でも、前述の2冊の本がベストセラーとなっていることを考えると、
ただ「痩せたい」「体重を落とたい」というところから、人々の願いはちょっと進化しているのかもしれません。
脂肪は3種類
一昔前までは内臓脂肪も皮下脂肪もひとくくりに、「脂肪を減らしたい」だったのが、
「内臓脂肪を落とす」ことが本のタイトルにもなっているのです。
つまりは、脂肪ではなく、「内臓脂肪が悪い」ということがちゃんと認知されてきたということでしょう。
念のために説明すると、脂肪には、皮膚のすぐ下につく「皮下脂肪」と、お腹まわりにつく「内臓脂肪」があります。
健康診断で腹囲を測るのは、この内臓脂肪のつき具合いをチェックするためです。
基本的には、皮下脂肪と内臓脂肪の2つですが、これらに入りきらなくなった脂肪が、本来つくべき場所ではない心臓や肝臓といった臓器やそのまわりにつくことがあります。それを「異所性脂肪」と言います。
このうち、健康上の問題を引き起こすのは、内臓脂肪と異所性脂肪です。
肥満、高血圧、高血糖、脂質異常が血管事故のリスクを高める
心臓病や脳卒中などのこわい血管事故をまねきやすい病態として知られている「メタボリックシンドローム」は、日本語では、「内臓脂肪症候群」です。
内臓脂肪型肥満に、高血圧や高血糖、脂質代謝異常が組み合わさった状態のこと。
これら一つひとつも、動脈硬化を促進することがわかっていますが、組み合わさると、さらに動脈硬化を進め、その先に心臓病や脳卒中などを引き起こす危険性が高まるのです。
内臓脂肪型肥満、高血圧、高血糖、脂質代謝異常と、喫煙のうち1つでも持っていると、心臓病や脳卒中のリスクが3倍高まり、2つ、3つ……と当てはまるものが増えるにつれて、3倍ずつリスクが高くなる――という指摘もあります。
内臓脂肪の落とし方
内臓脂肪型肥満があると、高血圧、高血糖、脂質代謝異常が起こりやすくなります。
だから、増え過ぎた内臓脂肪は落とさなければいけないのです。
ただ、内臓脂肪は、落としやすい脂肪です。
ダイエットをしたときに、皮下脂肪よりも先に落ちやすいのが内臓脂肪。
その方法はと言えば、『50歳を過ぎても体脂肪率10%の名医が教える 内臓脂肪を落とす最強メソッド』でも、『内臓脂肪がストンと落ちる食事術』でも、強調しているのは食事です。

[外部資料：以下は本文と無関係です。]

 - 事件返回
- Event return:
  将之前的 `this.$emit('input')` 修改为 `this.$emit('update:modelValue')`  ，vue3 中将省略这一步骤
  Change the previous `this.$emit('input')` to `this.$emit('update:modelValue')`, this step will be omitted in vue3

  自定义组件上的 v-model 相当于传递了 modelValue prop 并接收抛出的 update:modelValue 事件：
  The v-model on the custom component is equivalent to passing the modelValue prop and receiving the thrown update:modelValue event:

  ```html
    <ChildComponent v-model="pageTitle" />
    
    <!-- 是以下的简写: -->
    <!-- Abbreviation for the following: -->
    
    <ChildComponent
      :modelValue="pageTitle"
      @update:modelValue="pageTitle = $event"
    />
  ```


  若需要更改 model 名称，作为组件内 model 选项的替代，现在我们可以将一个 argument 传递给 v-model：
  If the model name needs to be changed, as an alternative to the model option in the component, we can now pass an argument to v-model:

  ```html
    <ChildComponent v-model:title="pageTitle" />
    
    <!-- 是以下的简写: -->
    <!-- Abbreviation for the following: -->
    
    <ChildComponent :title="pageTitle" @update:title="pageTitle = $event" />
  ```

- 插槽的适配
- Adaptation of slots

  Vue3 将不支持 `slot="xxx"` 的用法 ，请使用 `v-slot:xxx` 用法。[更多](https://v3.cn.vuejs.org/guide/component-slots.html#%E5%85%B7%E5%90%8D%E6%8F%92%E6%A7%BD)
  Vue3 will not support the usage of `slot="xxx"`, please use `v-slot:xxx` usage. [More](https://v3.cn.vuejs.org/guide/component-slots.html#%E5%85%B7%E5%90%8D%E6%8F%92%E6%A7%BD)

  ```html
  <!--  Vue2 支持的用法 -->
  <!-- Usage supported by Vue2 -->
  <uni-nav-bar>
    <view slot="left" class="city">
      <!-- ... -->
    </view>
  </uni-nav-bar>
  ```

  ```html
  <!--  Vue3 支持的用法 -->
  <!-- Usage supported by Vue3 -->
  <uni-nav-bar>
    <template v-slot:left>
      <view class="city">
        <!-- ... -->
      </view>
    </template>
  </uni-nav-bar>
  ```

とくに、糖質を減らすこと(ただし、どこまで糖質を減らすかという考え方には、2人の先生の間に差があります)。
いずれにしても、運動だけで内臓脂肪を減らすのは至難の業なので、やっぱり食事の見直しが欠かせません。
そして、高血圧や高血糖、脂質代謝異常といった生活習慣病も、それらが招くこわい病気のことを考えれば、放っておくわけにはいきません。健康診断や人間ドックで指摘された方は、そのままにしないで、検査・治療を受けましょう。